Du côté de l’équipe du candidat socialiste, Benoît Hamon, on s’oppose à la proposition d’En marche !. « S’en prendre au régime étudiant relève désormais de la pure idéologie : le système mutualiste a été réformé, il est utile et efficace, plus qu’un régime général, pour traiter des spécificités du public étudiant », réagit Guillaume Balas, responsable du projet auprès du candidat.

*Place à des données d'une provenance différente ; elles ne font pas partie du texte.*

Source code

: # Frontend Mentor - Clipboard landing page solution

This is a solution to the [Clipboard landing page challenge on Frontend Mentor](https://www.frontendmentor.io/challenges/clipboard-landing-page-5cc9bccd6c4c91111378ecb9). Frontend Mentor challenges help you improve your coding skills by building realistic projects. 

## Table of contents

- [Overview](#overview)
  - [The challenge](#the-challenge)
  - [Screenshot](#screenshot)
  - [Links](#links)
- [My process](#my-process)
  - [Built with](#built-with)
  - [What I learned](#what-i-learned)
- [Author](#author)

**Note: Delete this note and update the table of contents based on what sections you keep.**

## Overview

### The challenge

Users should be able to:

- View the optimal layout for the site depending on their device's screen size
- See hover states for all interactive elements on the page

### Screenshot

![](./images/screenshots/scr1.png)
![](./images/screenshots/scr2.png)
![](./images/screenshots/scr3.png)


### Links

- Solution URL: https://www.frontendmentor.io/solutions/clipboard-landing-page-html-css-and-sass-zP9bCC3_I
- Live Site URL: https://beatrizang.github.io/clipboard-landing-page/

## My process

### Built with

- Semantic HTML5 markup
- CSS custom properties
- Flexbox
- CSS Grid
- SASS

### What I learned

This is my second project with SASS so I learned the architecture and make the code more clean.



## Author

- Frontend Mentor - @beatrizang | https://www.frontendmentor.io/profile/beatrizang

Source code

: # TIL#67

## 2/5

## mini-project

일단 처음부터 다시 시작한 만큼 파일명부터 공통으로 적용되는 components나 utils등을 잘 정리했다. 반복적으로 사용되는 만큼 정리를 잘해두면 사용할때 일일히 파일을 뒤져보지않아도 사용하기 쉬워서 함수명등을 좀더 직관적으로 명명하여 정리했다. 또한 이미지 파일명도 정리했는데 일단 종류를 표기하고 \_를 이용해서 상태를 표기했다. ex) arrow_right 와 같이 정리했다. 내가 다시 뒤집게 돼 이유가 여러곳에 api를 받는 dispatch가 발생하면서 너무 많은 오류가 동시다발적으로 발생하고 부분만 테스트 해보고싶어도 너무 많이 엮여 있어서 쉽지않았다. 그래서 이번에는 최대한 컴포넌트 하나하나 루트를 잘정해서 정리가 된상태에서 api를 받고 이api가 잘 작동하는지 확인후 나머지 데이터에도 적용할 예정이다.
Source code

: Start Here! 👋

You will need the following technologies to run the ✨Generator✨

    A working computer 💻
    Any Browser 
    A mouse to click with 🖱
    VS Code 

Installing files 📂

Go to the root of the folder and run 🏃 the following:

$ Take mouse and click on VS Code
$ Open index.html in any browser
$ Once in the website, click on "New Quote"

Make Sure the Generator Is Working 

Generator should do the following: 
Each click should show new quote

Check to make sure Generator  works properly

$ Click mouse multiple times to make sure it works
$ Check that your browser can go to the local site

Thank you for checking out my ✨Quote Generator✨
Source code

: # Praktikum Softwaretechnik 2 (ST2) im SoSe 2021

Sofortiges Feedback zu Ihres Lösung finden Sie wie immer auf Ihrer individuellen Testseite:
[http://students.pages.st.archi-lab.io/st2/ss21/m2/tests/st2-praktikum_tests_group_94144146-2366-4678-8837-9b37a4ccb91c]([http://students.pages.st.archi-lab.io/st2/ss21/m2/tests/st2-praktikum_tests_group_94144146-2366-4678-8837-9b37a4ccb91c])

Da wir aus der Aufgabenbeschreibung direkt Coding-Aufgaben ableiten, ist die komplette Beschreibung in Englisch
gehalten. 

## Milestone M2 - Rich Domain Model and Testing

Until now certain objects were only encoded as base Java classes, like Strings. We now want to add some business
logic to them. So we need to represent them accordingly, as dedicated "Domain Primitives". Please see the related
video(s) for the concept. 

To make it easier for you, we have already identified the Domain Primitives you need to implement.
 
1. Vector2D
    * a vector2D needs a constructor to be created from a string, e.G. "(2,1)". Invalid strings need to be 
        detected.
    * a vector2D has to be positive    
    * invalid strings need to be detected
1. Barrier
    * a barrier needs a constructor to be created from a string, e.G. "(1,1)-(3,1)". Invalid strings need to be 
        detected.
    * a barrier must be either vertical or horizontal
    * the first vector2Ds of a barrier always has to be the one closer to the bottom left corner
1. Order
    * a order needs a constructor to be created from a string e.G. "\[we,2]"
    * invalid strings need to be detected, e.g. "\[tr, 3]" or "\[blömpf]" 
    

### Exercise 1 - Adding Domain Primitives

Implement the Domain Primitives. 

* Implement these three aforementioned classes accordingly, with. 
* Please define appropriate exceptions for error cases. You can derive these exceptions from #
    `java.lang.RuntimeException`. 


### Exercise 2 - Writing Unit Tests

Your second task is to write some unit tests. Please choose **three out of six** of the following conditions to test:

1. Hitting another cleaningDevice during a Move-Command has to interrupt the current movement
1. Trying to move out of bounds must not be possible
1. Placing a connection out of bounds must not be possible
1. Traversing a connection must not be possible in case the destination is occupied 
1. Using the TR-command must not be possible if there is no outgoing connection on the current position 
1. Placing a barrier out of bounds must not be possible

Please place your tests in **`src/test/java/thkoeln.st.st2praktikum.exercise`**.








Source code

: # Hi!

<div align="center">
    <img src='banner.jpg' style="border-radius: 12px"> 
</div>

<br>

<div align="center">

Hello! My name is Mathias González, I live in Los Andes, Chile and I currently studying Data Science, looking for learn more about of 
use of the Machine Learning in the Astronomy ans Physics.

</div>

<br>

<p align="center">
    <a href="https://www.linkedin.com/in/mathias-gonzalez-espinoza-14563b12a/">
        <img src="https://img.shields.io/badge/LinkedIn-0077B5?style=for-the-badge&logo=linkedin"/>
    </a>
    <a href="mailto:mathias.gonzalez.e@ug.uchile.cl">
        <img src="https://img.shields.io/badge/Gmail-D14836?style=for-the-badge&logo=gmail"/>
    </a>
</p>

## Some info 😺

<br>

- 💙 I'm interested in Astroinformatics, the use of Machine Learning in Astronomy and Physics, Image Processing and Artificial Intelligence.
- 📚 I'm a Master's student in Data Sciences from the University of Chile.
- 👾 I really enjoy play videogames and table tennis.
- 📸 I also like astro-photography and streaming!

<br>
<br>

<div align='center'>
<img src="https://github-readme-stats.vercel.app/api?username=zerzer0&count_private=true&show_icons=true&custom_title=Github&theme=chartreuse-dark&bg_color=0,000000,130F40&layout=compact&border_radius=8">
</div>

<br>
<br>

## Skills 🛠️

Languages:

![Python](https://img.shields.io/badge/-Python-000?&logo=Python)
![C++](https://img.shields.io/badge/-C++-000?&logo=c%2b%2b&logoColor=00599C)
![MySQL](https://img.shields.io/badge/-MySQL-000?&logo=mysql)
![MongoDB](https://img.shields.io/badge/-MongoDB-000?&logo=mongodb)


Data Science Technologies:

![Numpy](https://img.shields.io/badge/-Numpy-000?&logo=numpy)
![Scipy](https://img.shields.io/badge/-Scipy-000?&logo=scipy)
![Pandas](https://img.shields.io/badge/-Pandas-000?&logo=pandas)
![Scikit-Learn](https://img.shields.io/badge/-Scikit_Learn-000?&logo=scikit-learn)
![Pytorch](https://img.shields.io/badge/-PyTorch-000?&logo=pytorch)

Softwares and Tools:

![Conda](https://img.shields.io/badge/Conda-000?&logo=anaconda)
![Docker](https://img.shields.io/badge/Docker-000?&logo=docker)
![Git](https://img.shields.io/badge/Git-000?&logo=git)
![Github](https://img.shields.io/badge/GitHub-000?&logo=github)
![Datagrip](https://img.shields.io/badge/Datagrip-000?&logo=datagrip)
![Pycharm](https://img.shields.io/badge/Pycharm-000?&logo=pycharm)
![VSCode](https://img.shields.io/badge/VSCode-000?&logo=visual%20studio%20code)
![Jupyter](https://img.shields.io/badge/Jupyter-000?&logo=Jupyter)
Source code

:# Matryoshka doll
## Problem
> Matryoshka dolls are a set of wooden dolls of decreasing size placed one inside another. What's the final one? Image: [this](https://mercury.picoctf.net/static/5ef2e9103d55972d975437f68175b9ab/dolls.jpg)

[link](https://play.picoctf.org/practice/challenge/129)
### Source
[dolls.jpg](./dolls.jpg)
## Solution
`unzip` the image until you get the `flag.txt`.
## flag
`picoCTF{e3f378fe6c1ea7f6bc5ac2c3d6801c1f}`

Alors qu’elle organise un débat, mardi 28 mars, sur « Les jeunes et la santé », la Smerep, l’une des mutuelles régionales, a invité lundi les autres candidats à la présidentielle, qui n’ont pas pris position, à se prononcer.
Les dates
- 1948 Création d’un régime de santé spécifique aux étudiants et de la Mutuelle nationale des étudiants de France (MNEF)
- 1972 Création d’un réseau régional : l’Union nationale des mutuelles étudiantes régionales (actuelle Emevia)
- 2000 La Mutuelle des étudiants (LMDE) remplace la MNEF
- 2015 La médiocrité des services rendus par la LMDE et ses difficultés financières provoquent un transfert de sa gestion à la Caisse nationale d’assurance-maladie.